The Beethoven came off cleanly, again with precise ensemble, even in those passages where short phrases are passed quickly around the woodwinds. Carneiro took it at a deliberate pace. But of course those Beethoven codas are impossible to resist. The audience gave the symphony a rousing standing ovation at the end. Carneiro got her own bouquet of flowers as well.

This concert was also an audition for Carneiro as the successor to Kent Nagano. She has an eager stage presence. I got the feeling that she was attempting to take charge of as many things as possible. She moves around a lot & has a distinctive way of throwing her arms down, as if to flick water off them.

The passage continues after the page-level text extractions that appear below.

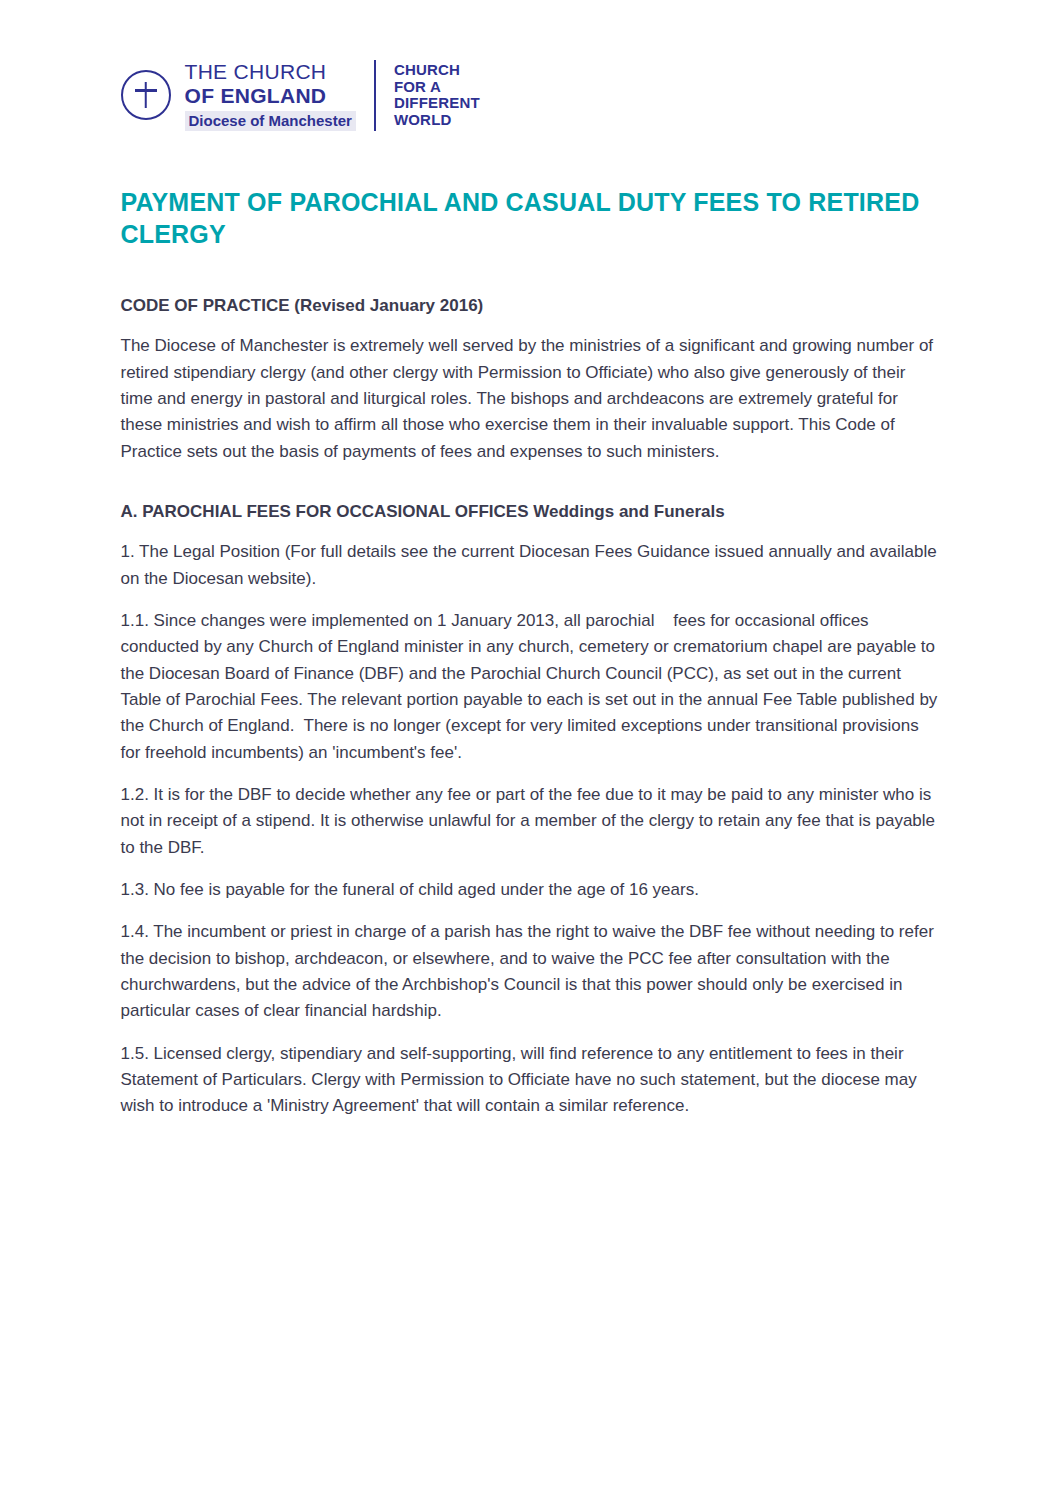THE CHURCH
OF ENGLAND
Diocese of Manchester
CHURCH
FOR A
DIFFERENT
WORLD
PAYMENT OF PAROCHIAL AND CASUAL DUTY FEES TO RETIRED CLERGY
CODE OF PRACTICE (Revised January 2016)
The Diocese of Manchester is extremely well served by the ministries of a significant and growing number of retired stipendiary clergy (and other clergy with Permission to Officiate) who also give generously of their time and energy in pastoral and liturgical roles. The bishops and archdeacons are extremely grateful for these ministries and wish to affirm all those who exercise them in their invaluable support. This Code of Practice sets out the basis of payments of fees and expenses to such ministers.
A. PAROCHIAL FEES FOR OCCASIONAL OFFICES Weddings and Funerals
1. The Legal Position (For full details see the current Diocesan Fees Guidance issued annually and available on the Diocesan website).
1.1. Since changes were implemented on 1 January 2013, all parochial fees for occasional offices conducted by any Church of England minister in any church, cemetery or crematorium chapel are payable to the Diocesan Board of Finance (DBF) and the Parochial Church Council (PCC), as set out in the current Table of Parochial Fees. The relevant portion payable to each is set out in the annual Fee Table published by the Church of England. There is no longer (except for very limited exceptions under transitional provisions for freehold incumbents) an 'incumbent's fee'.
1.2. It is for the DBF to decide whether any fee or part of the fee due to it may be paid to any minister who is not in receipt of a stipend. It is otherwise unlawful for a member of the clergy to retain any fee that is payable to the DBF.
1.3. No fee is payable for the funeral of child aged under the age of 16 years.
1.4. The incumbent or priest in charge of a parish has the right to waive the DBF fee without needing to refer the decision to bishop, archdeacon, or elsewhere, and to waive the PCC fee after consultation with the churchwardens, but the advice of the Archbishop's Council is that this power should only be exercised in particular cases of clear financial hardship.
1.5. Licensed clergy, stipendiary and self-supporting, will find reference to any entitlement to fees in their Statement of Particulars. Clergy with Permission to Officiate have no such statement, but the diocese may wish to introduce a 'Ministry Agreement' that will contain a similar reference.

Sometimes she stomps her feet in emphasis. She's certainly something to see in action, cute & a little flirtacious as she dances around the podium. I haven't heard any of the other candidates, but Carneiro would not be a boring pick.

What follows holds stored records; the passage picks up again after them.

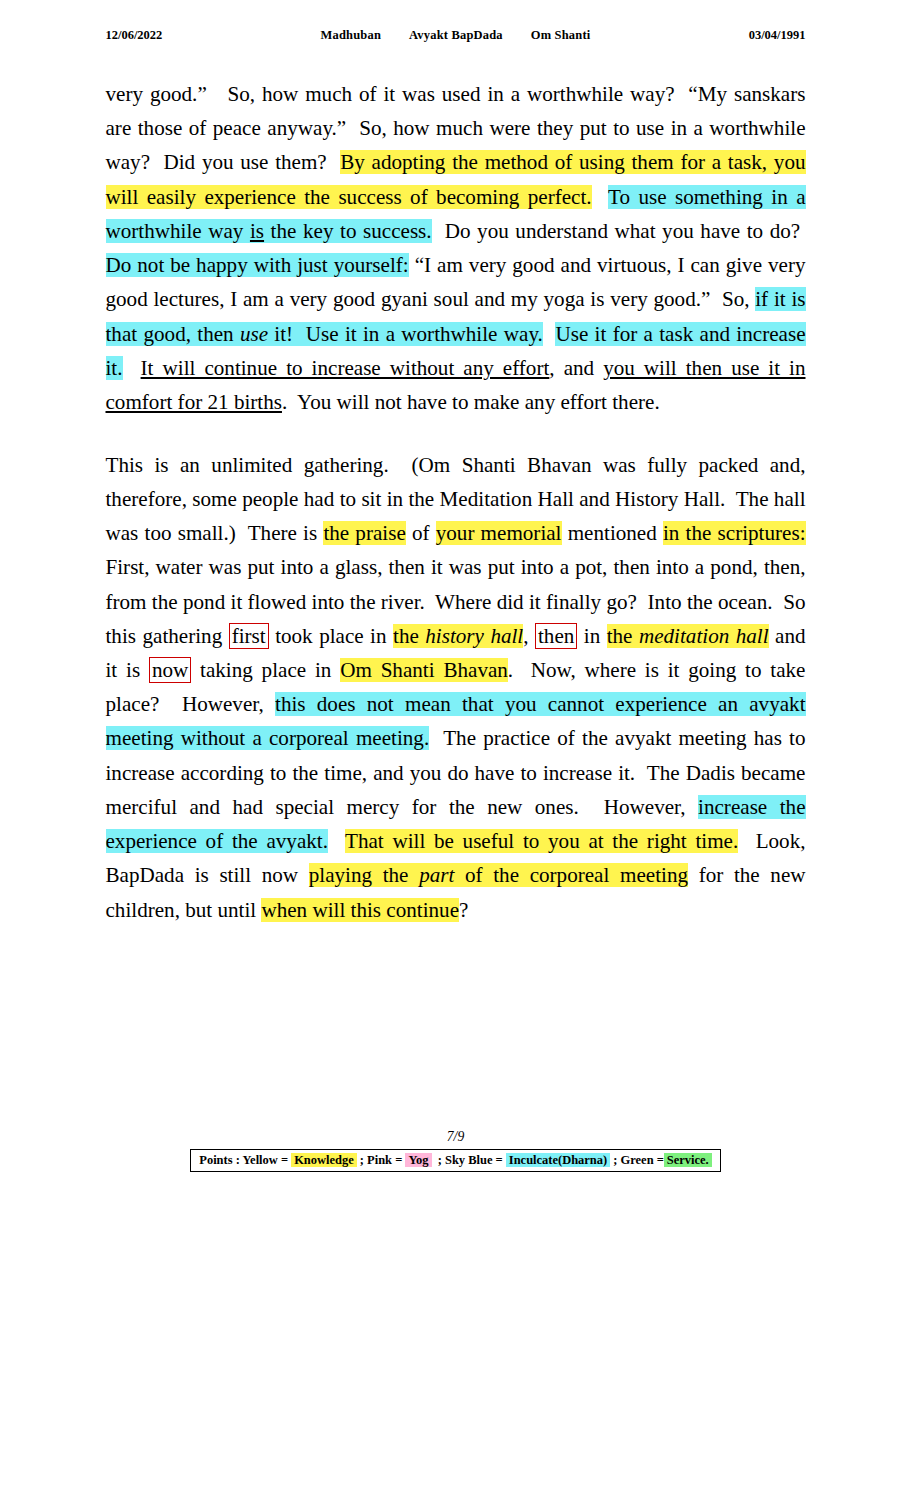12/06/2022
Madhuban Avyakt BapDada Om Shanti
03/04/1991
very good.” So, how much of it was used in a worthwhile way? “My sanskars are those of peace anyway.” So, how much were they put to use in a worthwhile way? Did you use them? By adopting the method of using them for a task, you will easily experience the success of becoming perfect. To use something in a worthwhile way is the key to success. Do you understand what you have to do? Do not be happy with just yourself: “I am very good and virtuous, I can give very good lectures, I am a very good gyani soul and my yoga is very good.” So, if it is that good, then use it! Use it in a worthwhile way. Use it for a task and increase it. It will continue to increase without any effort, and you will then use it in comfort for 21 births. You will not have to make any effort there.
This is an unlimited gathering. (Om Shanti Bhavan was fully packed and, therefore, some people had to sit in the Meditation Hall and History Hall. The hall was too small.) There is the praise of your memorial mentioned in the scriptures: First, water was put into a glass, then it was put into a pot, then into a pond, then, from the pond it flowed into the river. Where did it finally go? Into the ocean. So this gathering first took place in the history hall, then in the meditation hall and it is now taking place in Om Shanti Bhavan. Now, where is it going to take place? However, this does not mean that you cannot experience an avyakt meeting without a corporeal meeting. The practice of the avyakt meeting has to increase according to the time, and you do have to increase it. The Dadis became merciful and had special mercy for the new ones. However, increase the experience of the avyakt. That will be useful to you at the right time. Look, BapDada is still now playing the part of the corporeal meeting for the new children, but until when will this continue?
7/9
Points : Yellow = Knowledge ; Pink = Yog ; Sky Blue = Inculcate(Dharna) ; Green =Service.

P.S. In the 1st movement of the Beethoven, the bassoon, instead of horns, played the bridge in the recapitulation. Is this an "authentic" reading?

6 comments:

Immanuel Gilen said...

The program notes did mention that the score used for these performances was a relatively new, yet supposedly more "authentic" edition of Beethoven 5.

Axel Feldheim said...

Thanks. I guess I should read the program notes every now & then. This new Bärenreiter edition is the same one used by Zinman in his recording with the Tonhalle Orchestra. It's also where gets his fast tempos.

Anonymous said...

Joana Carneiro was selected to succeed Kent Nagano as Music Director of Berkeley Symphony!

Article in SF Chronicle:
http://www.sfgate.com/cgi-bin/article.cgi?f=/c/a/2009/01/16/DDU615B2GQ.DTL&hw=carneiro&sn=001&sc=1000

Axel Feldheim said...

Carneiro was the only applicant for the post I happened to hear, so I can't comment on the choice, but at least I can say I heard her debut! I wonder if the audiences got any input into the decision.

Kevin Shuck said...

Hi Axel, thanks for your comments. In regards to your question about audience input, there was in fact a public survey on the Berkeley Symphony website for audience members to offer input. Ticket-buyers were also emailed immediately following the concert with a direct link to this survey.

Kevin Shuck
Director of Communications
Berkeley Symphony

Axel Feldheim said...

Thanks for that info about the selection process, Kevin! That was an unusually open process.